I puffed and grunted, each pump a bit more difficult than the previous. A woman peddled passed, commenting “Got a long way to go; pick it up gents!”
I replied “Wish I could, I’m having some trouble with the bike…”
“It is a poor craftsman that blames his tools” she cracked.
It was the wrong thing to say.
Breathless, frustrated and aching, I gritted my teeth, furious at her suggestion. My characteristic quick-wittedness completely failed me. I think I said “Ngh gra dgeh frrrm…” The antagonist soon disappeared over a crest ahead.
Moments later, my crank shaft exploded, sending an impressive spray of ball bearings across the road, rolling back down the hill. The pedals flopped to one side, unpeddlable. Frank and I stopped to assess the situation.
One of the club organizers – they always seemed to be around when you needed them – peddled up from behind. “That doesn’t look good…” he deadpanned. He explained that we were near “the top” of the ride. From here I could coast most of the way back to camp, save a few undulations. “The lunch stop is just a few miles further on, almost all downhill. I need to ride ahead to get lunch served, but I will give you more direction there.” He peddled off.
At first, Frank stuck with me, as we’d walk up a short stretch, then coast down a long one. After a couple of these cycles, things seemed under control, so I suggested Frank ride ahead to save us some lunch. He did.
Twenty minutes later, I coasted on to the small town green where our group had sprawled out, eating boxed lunches. Frank handed me mine.
The woman who had passed me earlier saw the mangled crankshaft. She approached me, truly remorseful. “I’m so sorry I said that craftsman thing. Obviously you had a mechanical problem.” She smiled brightly.
I smiled brightly, too. Now my quick wit kicked in.
“I’m glad you said that. Now I won’t have to sneak into your tent in the dark of the night to strangle you to death with my bare hands.”
It was the wrong thing to say.
There was an audible gasp, the chattering lunch crowd suddenly silent. She glowered at me, angry and frightened. Our happy group of cycling campers quickly acquired the air of a lynch mob.
Unexpectedly the centre of attention, I tried to explain my humour.

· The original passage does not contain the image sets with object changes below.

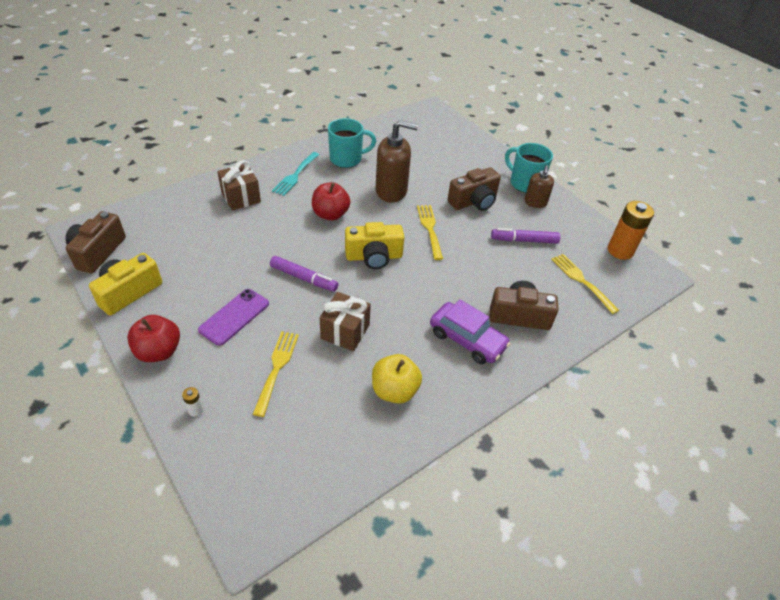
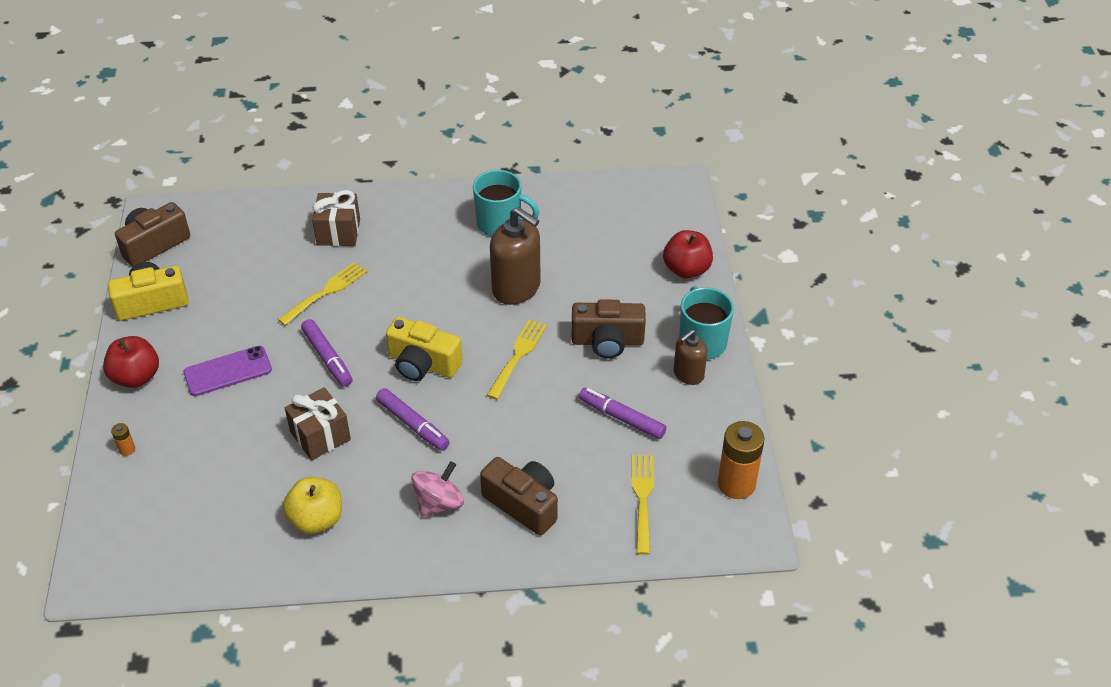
camera: 35 degrees right, 0 degrees up
(196, 410) = (127, 449): white battery -> orange battery
(277, 368) = (225, 443): yellow fork -> yellow fork (326, 292)
(295, 175) = (421, 224): turquoise fork -> none
(330, 214) = (419, 291): red apple -> red apple (686, 269)
(402, 297) = (413, 424): none -> purple marker
(467, 339) = (439, 503): purple car -> pink spinning top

As every humourist knows, humour that requires explanation isn’t funny. “I said I wouldn’t have to…”
The organizer came to my rescue once again. He clapped his hands, breaking the tension, shouting “Come on, people, time to hit the road!” He wrapped his arm around my shoulder, extracting me from the simmering mob. “As for you, you are going that way.” He pointed me in the direction opposite to which the group would head. “We’re doing another fifteen mile loop with several hills, but the campground is about five miles that way, on the right. It’s virtually all downhill. Try not to get killed.”

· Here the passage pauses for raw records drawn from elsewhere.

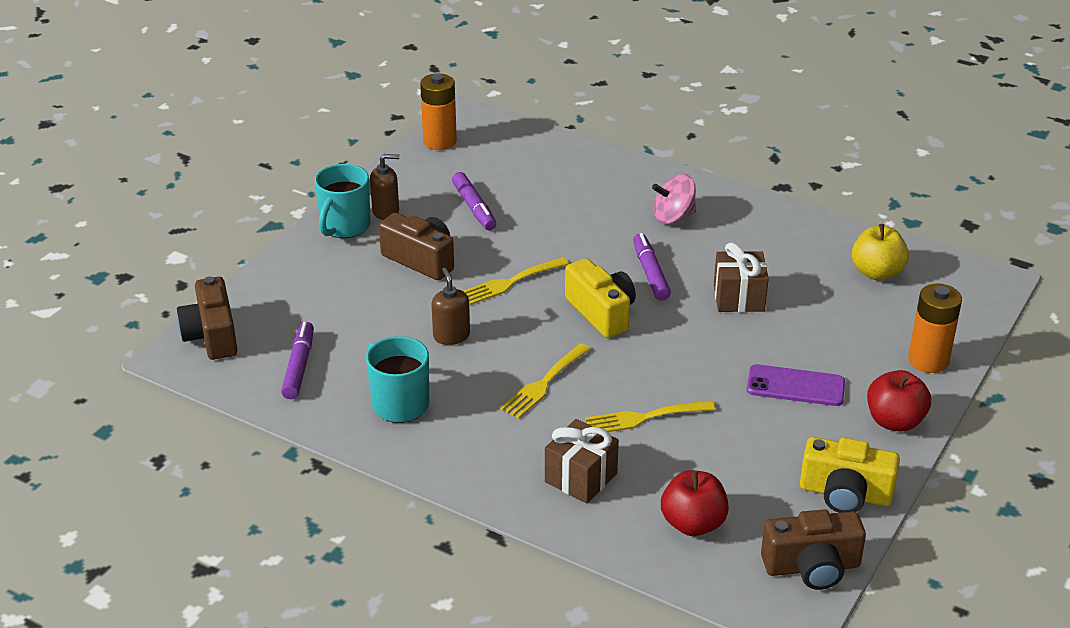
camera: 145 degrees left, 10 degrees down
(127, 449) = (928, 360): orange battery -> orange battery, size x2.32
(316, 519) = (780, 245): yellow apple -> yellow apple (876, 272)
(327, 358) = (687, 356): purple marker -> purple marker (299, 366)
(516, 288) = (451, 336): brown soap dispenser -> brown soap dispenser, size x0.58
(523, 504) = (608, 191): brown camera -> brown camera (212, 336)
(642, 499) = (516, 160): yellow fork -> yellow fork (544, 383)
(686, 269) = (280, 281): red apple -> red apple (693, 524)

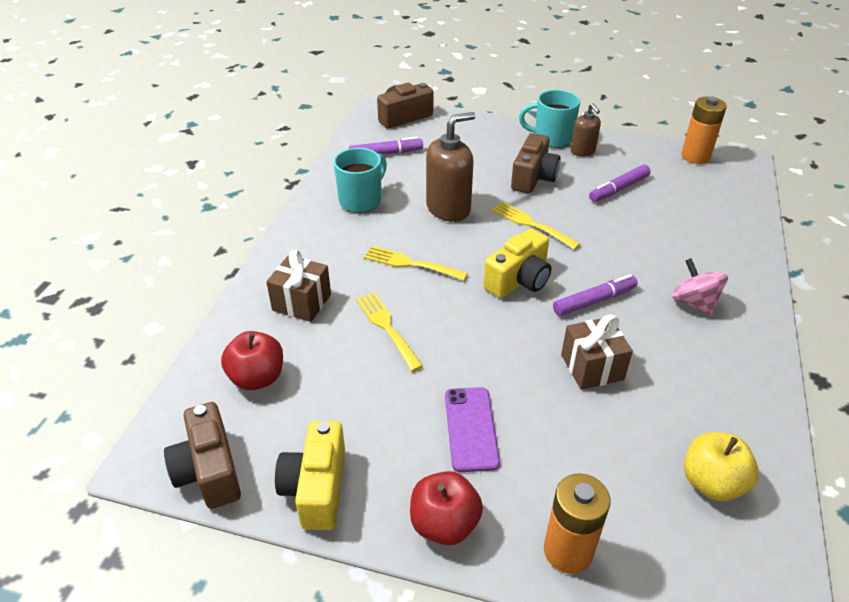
camera: 75 degrees right, 5 degrees up
(451, 336) = (448, 208): brown soap dispenser -> brown soap dispenser, size x1.73

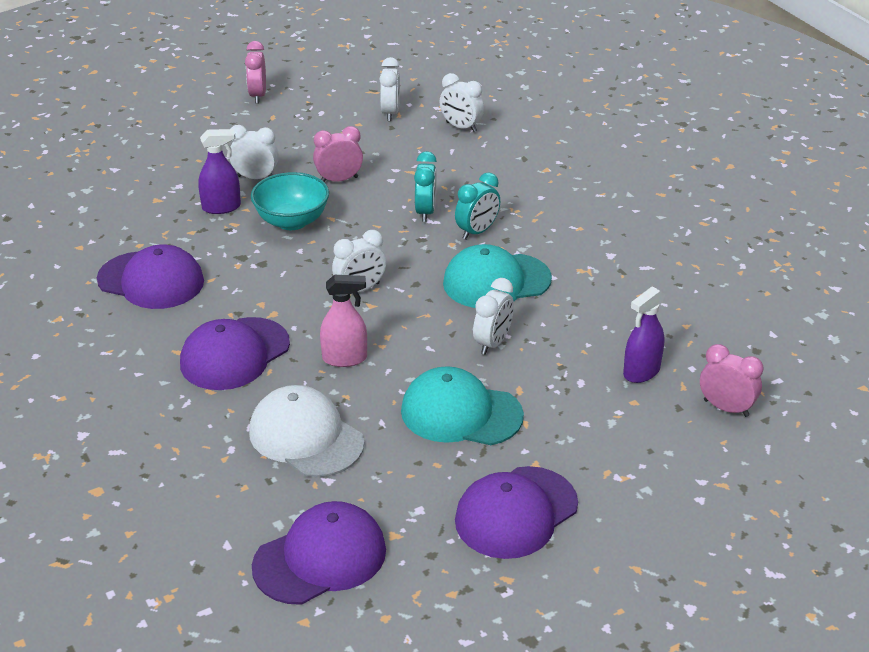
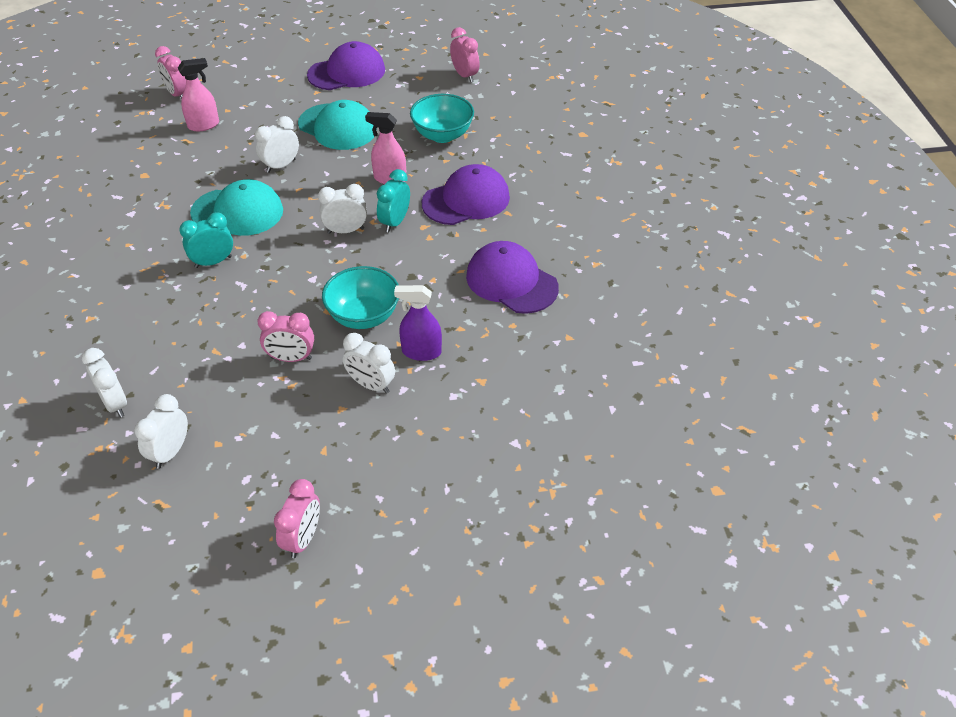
camera: 160 degrees left, 10 degrees up
(306, 437) = (442, 135): white cap -> turquoise bowl
(320, 558) = (464, 75): purple cap -> pink clock
(425, 212) = (239, 295): turquoise clock -> turquoise clock (395, 222)
(641, 372) = (203, 125): purple spray bottle -> pink spray bottle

And so it was. Frank came along to keep me company, walking up and coasting down. We were back at our tent in thirty minutes. The rest of the crew straggled in over the next few hours.
Relations were pretty stand-offish at dinner that evening. I tried to find my antagonist to make an apology, but her friends told me in accusatory fashion that she decided to stay the night in a nearby motel.
Sunday morning we found everyone else had packed up and left at the crack of dawn. We were on our own. I thought about making coffee or breakfast, but rejected the notion after considering the amount of effort it required. In Massachusetts, one is never far from a Dunkin’ Donuts, after all. Without coffee, it took us a while to break down and pack up everything.
Driving home, I had to admit this camping outing was a reasonably pleasant affair, social faux paus aside. At the same time, it was not cheap, convenient, comfortable or easy. The organizer had provided a sheet listing upcoming outings of the Chiltern Mountain Club, which I reviewed and considered before crumpling it up in a ball. When I disposed of it in the trash bin at the Westfield Massachusetts Dunkin’ Donuts, I was amazed see another copy already in there.